E naturalmente le ulteriori chiusure che il governo va stabilendo, portano ad interrogarsi se basteranno queste risorse. Certo che no, e lo conferma lo stesso Draghi che subito dopo aggiunge: «Ho intenzione di proporre al Parlamento, in occasione della presentazione del Documento di Economia e Finanza, un nuovo scostamento di bilancio». Il che però significa che se tutto va bene il provvedimento arriverà a fine aprile, altro tempo che passa ed ulteriori perdite se continuano le chiusure, ma soprattutto altro debito che contrarrà il nostro Paese da cui prima o poi bisognerà rientrare.

Senza dubbio il fatto che adesso il tutto sia stato stabilito con un decreto legge e non con un Dpcm è un passo in avanti e porterà il Parlamento ad intervenire, ma con quali garanzie di intervenire? In un mese di vita il governo Draghi ha già apposto 2 fiducie, tutte al Senato. Un po’ tante se si considera che questo Esecutivo può contare su un sostegno parlamentare di quasi il 90 per cento. E pure sul Recovery Plan, che Draghi aveva assicurato sarebbe stato varato con il pieno contributo parlamentare, è buio pesto sulle intenzioni del governo.

Giorgia Meloni
Giorgia Meloni

Non ha torto, perciò, Giorgia Meloni nel dire che «da Draghi ci saremmo aspettati un deciso cambio di passo rispetto a Conte» e questo perché «le nuove misure restrittive decise oggi sono in perfetta continuità con la strategia fallimentare adottata dall’inizio dell’emergenza Covid.
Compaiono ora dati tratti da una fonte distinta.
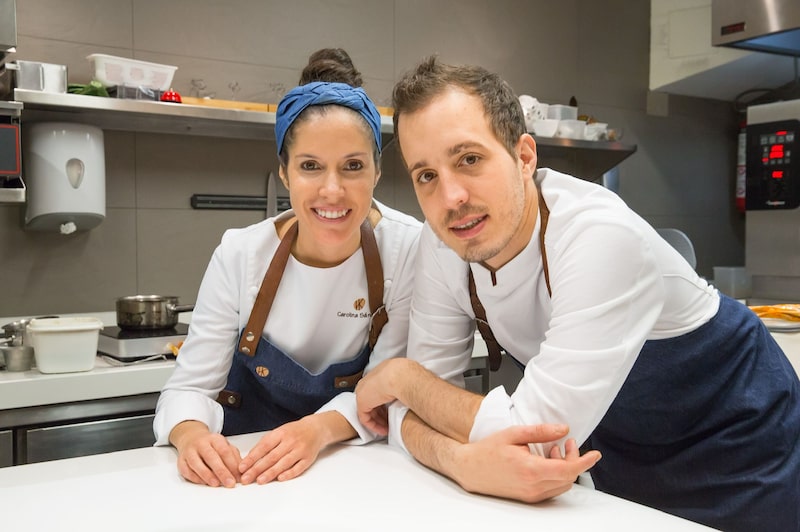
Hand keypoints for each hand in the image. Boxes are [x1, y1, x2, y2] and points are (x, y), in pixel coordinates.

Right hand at [171, 421, 242, 487]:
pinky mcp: (181, 460)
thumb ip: (234, 458)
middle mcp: (201, 444)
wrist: (191, 438)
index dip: (232, 465)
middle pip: (211, 457)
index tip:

Il Governo continua a chiudere attività come ristoranti e palestre invece di potenziare il trasporto pubblico, impedisce ai bambini e ai ragazzi di andare a scuola anziché mettere in sicurezza anziani e persone fragili, non investe come dovrebbe sull’assistenza domiciliare e le terapie nella fase precoce per abbassare la pressione su ospedali e strutture sanitarie».

Per ora il primo mese si chiude così, attendiamo e speriamo che il secondo vada meglio. Ma la verità è che a furia di dire ‘andrà tutto bene’ ci siamo accorti che quasi nulla è andato bene.